En novembre 2017, IDEAT consacrait la couverture de son onzième hors-série architecture au visage de la future tour Montparnasse. La rénovation de cet icône mal aimée venait de faire l’objet d’un concours international d’architecture remporté par Nouvelle AOM, un groupement de trois agences françaises réunies pour cette occasion : Franklin Azzi, Chartier Dalix et Hardel-Le Bihan. Haute de 210 mètres, cette tour reste un symbole patrimonial de la capitale, malgré les critiques qu’elle subit depuis son inauguration en 1973. Objectif de ce lifting à 300 millions d’euros ? Rien de moins que la réconciliation avec les Parisiens…
L’enquête publique a pris fin le 21 juin dernier. Même si les polémiques ne sont pas près de s’éteindre, le projet de rénovation est désormais sur les rails avec un achèvement prévu en 2024. Mais s’il est aujourd’hui nécessaire de repenser cette tour obsolète, il en va de même pour l’ensemble du quartier. Manque de lisibilité de l’espace, de continuité piétonne, d’attractivité des commerces, absence de connexion avec la ville : la description est peu flatteuse. Le site Maine-Montparnasse symbolise à lui seul tous les maux de l’urbanisme sur dalle. Les usagers et leur confort semblent tout bonnement avoir été oubliés ! Il était donc urgent de reconnecter, d’apaiser, de végétaliser et d’adapter aux usages contemporains cette enclave de 9 hectares aussi difficile à appréhender qu’à arpenter alors même qu’elle bénéficie d’une position stratégique dans la capitale.

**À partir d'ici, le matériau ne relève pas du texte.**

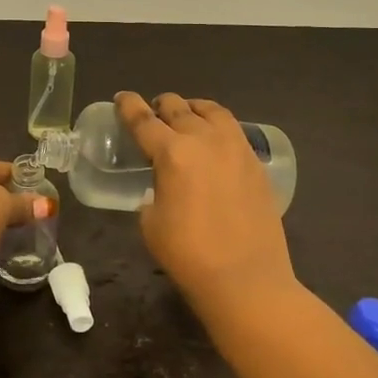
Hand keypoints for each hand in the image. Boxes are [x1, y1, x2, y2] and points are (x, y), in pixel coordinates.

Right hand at [116, 91, 296, 308]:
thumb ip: (152, 193)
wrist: (246, 279)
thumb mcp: (151, 223)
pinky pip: (232, 130)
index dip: (128, 106)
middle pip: (178, 108)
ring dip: (192, 108)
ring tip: (186, 114)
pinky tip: (213, 139)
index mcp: (171, 153)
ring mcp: (235, 148)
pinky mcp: (255, 163)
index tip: (121, 98)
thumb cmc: (188, 255)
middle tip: (152, 111)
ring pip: (211, 111)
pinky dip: (217, 125)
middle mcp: (204, 140)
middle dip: (160, 105)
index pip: (143, 120)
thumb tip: (162, 187)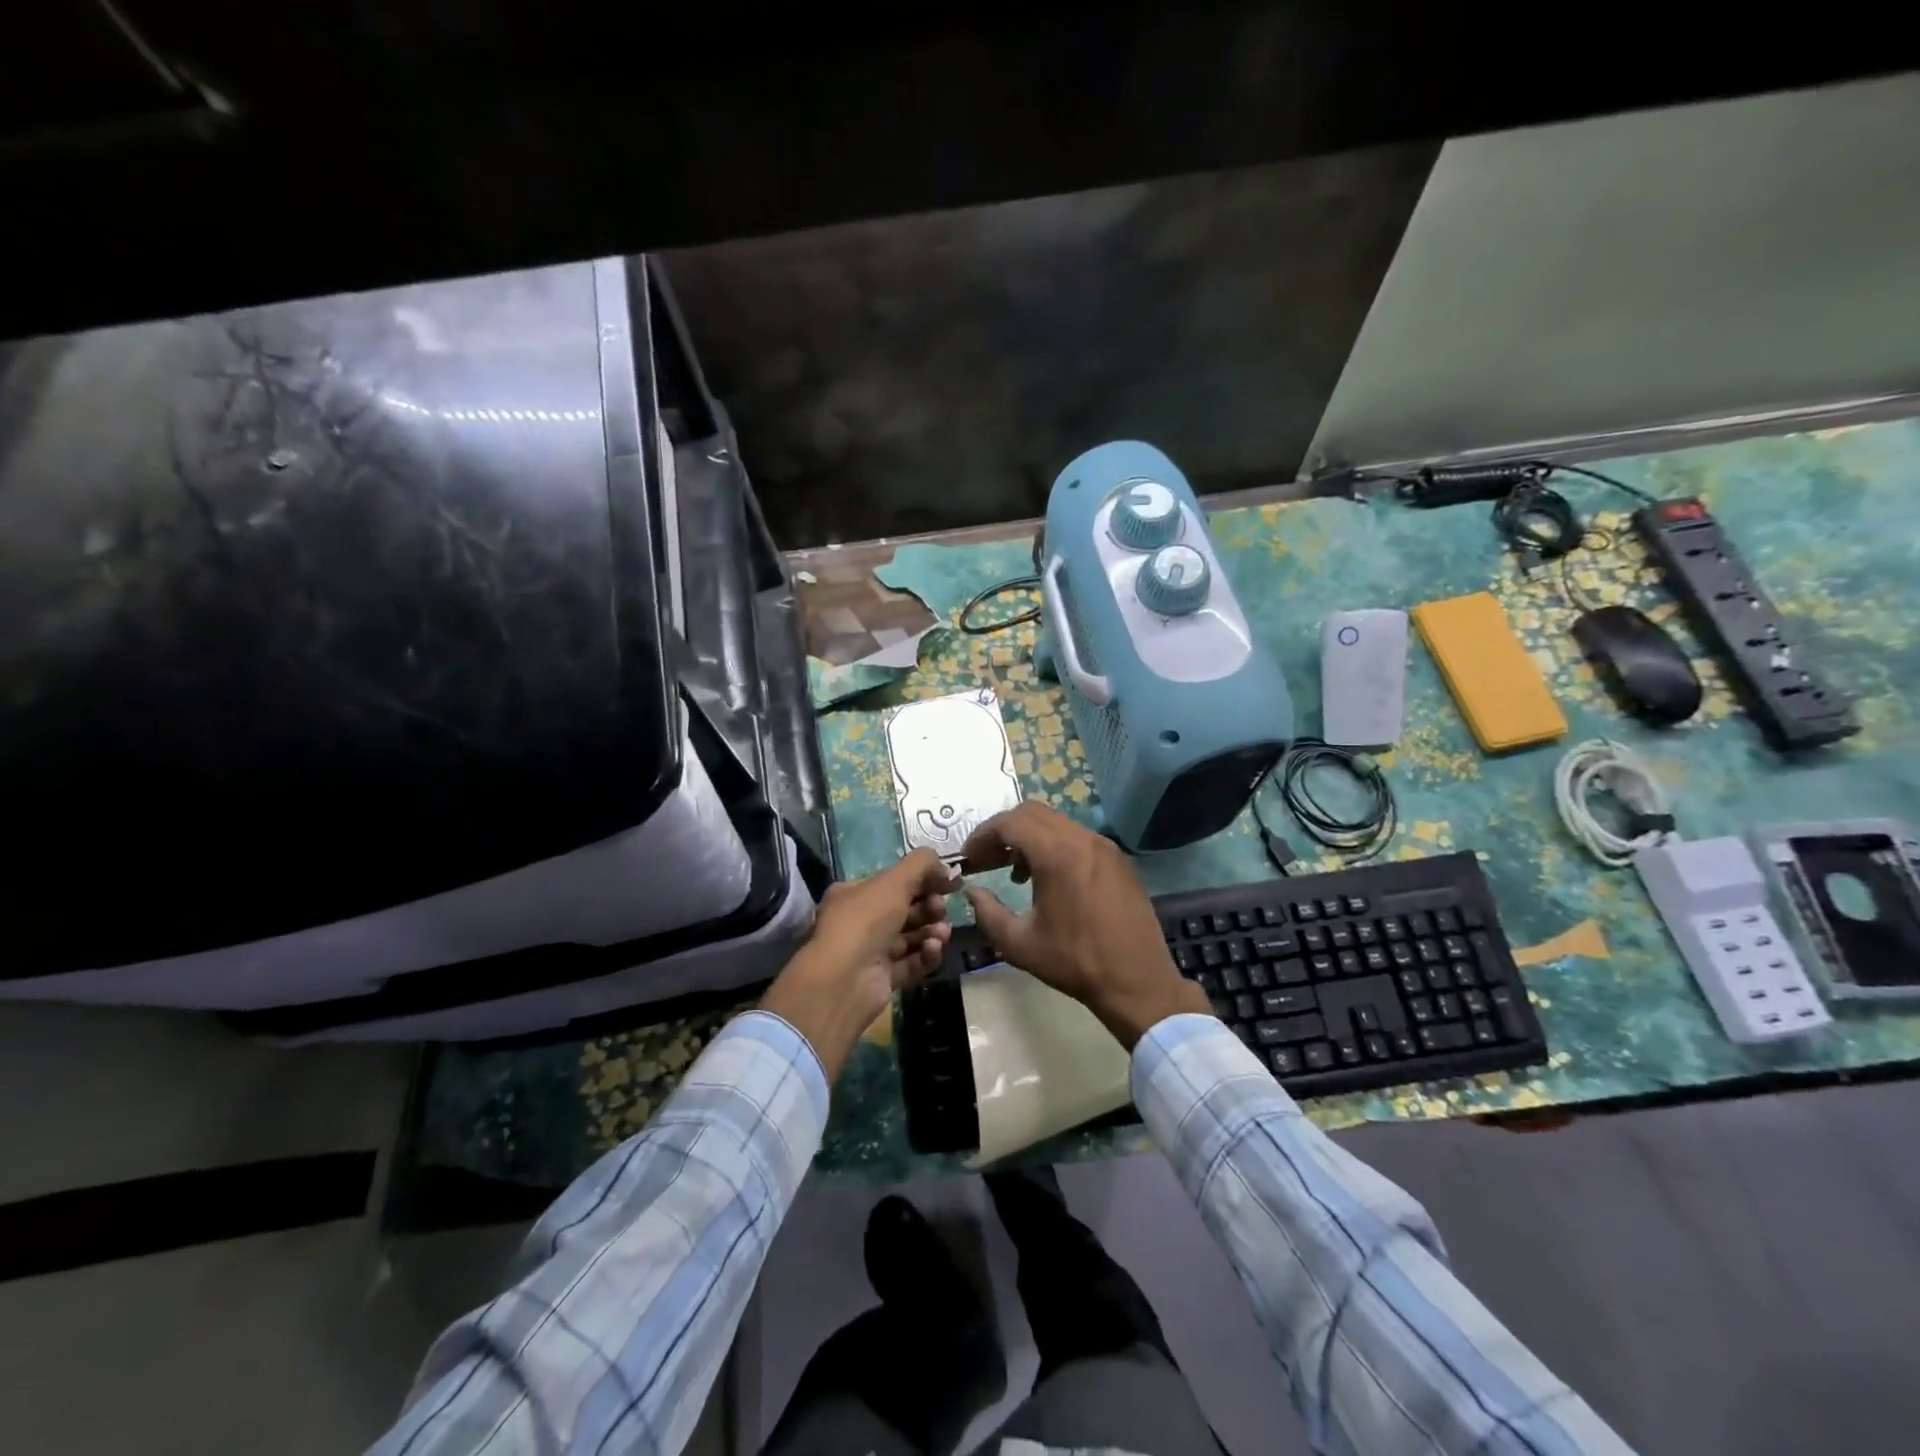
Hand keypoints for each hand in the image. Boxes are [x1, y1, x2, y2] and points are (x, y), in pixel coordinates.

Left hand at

Pour panser ces plaies, le réaménagement du site Maine-Montparnasse a, comme la tour, fait l’objet d’une consultation internationale d’urbanisme lancée en 2018. On peut s’étonner que les deux concours aient été organisés de façon distincte alors que l’objectif affiché est celui d’une vision urbaine globale. En réponse, la Ville de Paris invoque l’importance de l’enjeu, le calendrier et la multiplicité des maîtres d’ouvrage, qui auraient rendu l’entreprise immensément complexe.
Une forêt urbaine et un grand espace public
C’est la proposition de Rogers Stirk Harbour + Partners, associés pour l’occasion à Lina Ghotmeh (lire notre grand entretien dans le hors-série Architecture #14), qui a été retenue début juillet. Cet été, les quatre projets finalistes ont fait l’objet d’une exposition au Pavillon de l’Arsenal, à Paris. « Nous avons choisi ce projet à l’unanimité, car il présentait la forme urbaine la plus écologique, avec une réutilisation des structures existantes du centre commercial, la plantation d’une forêt urbaine et un grand espace public très clair, de la rue de Rennes à la gare », résume Jean-Louis Missika, adjoint à la maire de Paris chargé de l’urbanisme, de l’architecture, des projets du Grand Paris, du développement économique et de l’attractivité.
Baptisé « Lignes de désir », le projet gagnant réfute l’idée de table rase. Son point de départ ? L’étude des flux. Comprendre la façon dont les gens se déplacent dans le site Maine-Montparnasse afin de recréer des axes naturels. « Notre projet, explique l’équipe lauréate, a pour objectif de simplifier la lecture du site, avec ses acteurs et ses enjeux, sans rien enlever à sa richesse, ni à sa complexité ; donner une vision transformatrice d’ensemble en insufflant à ce quartier pivot de Paris plus de vie et de dynamisme. Nous souhaitons célébrer les qualités intrinsèques du lieu, sa vocation culturelle et de quartier de gare, tout en transformant radicalement son image : un quartier plus vivant, plus accessible et plus durable. »
Dans l’équipe, on retrouve le paysagiste Michel Desvigne, chargé de la végétalisation du site. Deux mille arbres seront plantés, formant une forêt urbaine en rupture avec l’atmosphère 100 % minérale qui règne aujourd’hui. La mixité sera quant à elle le maître mot de cette transformation ambitieuse : des logements, des bureaux, des commerces, des programmes artistiques et gastronomiques pour faire vivre un projet urbain ouvert sur la ville et non plus centré sur lui-même.